Em Brasília o alvoroço era geral; o comentário um só: a grande estréia da peça teatral “O Escândalo do Mensalão”. Formou-se uma fila de quilômetros ao redor do teatro planalto, na tentativa de comprar ingressos. De repente, a polícia montada apareceu instigando os cavalos contra a multidão, provocando a maior correria. O povo gritava revoltado, ‘queremos ingresso’ - inútil protesto. Sem forças para lutar, voltaram para casa. Poucos permaneceram em barracas armadas no gramado do prédio. O policiamento fora mantido caso houvesse alguma confusão.
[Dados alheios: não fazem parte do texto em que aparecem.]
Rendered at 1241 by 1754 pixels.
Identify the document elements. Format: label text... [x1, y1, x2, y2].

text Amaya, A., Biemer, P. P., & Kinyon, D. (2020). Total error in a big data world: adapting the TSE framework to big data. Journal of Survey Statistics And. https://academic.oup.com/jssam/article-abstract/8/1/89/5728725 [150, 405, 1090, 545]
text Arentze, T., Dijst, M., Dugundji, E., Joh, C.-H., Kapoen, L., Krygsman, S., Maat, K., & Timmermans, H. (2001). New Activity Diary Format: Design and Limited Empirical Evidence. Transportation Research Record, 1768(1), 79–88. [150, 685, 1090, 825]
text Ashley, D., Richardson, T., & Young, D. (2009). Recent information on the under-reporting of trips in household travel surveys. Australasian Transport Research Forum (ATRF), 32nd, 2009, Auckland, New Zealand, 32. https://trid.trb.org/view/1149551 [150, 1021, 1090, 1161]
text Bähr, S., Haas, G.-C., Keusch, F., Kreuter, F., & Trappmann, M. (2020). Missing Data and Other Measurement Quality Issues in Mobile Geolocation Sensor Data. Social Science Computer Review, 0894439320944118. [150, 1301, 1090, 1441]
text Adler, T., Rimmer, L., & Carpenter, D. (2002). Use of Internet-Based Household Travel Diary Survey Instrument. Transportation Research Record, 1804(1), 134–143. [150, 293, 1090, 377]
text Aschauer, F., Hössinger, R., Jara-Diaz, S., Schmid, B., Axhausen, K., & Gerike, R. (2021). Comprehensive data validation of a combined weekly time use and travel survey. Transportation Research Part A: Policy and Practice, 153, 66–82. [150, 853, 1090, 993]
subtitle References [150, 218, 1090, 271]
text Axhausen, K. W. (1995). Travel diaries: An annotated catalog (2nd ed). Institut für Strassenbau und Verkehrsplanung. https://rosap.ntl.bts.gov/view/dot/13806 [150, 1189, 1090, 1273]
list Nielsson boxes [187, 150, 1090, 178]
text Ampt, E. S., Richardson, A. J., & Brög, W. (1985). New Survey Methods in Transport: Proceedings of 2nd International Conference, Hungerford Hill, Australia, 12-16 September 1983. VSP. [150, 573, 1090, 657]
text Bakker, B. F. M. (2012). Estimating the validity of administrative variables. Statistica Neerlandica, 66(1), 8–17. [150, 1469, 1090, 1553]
Mais tarde ficaram sabendo que apenas trezentos e sessenta e oito pessoas teriam o privilégio de assistir ao vivo à apresentação encenada no teatro planalto; onde os atores mais bem pagos do mundo, estão perfeitos ao representar. Ao vê-los e assisti-los, todos têm a certeza de que não existe diferença entre o homem e o personagem.
Luzes, ação! Abrem-se as cortinas, entram em cena os políticos em seus próprios papéis nas peças que estão em cartaz no maravilhoso teatro planalto, tornando Brasília eternamente um palco iluminado e festivo.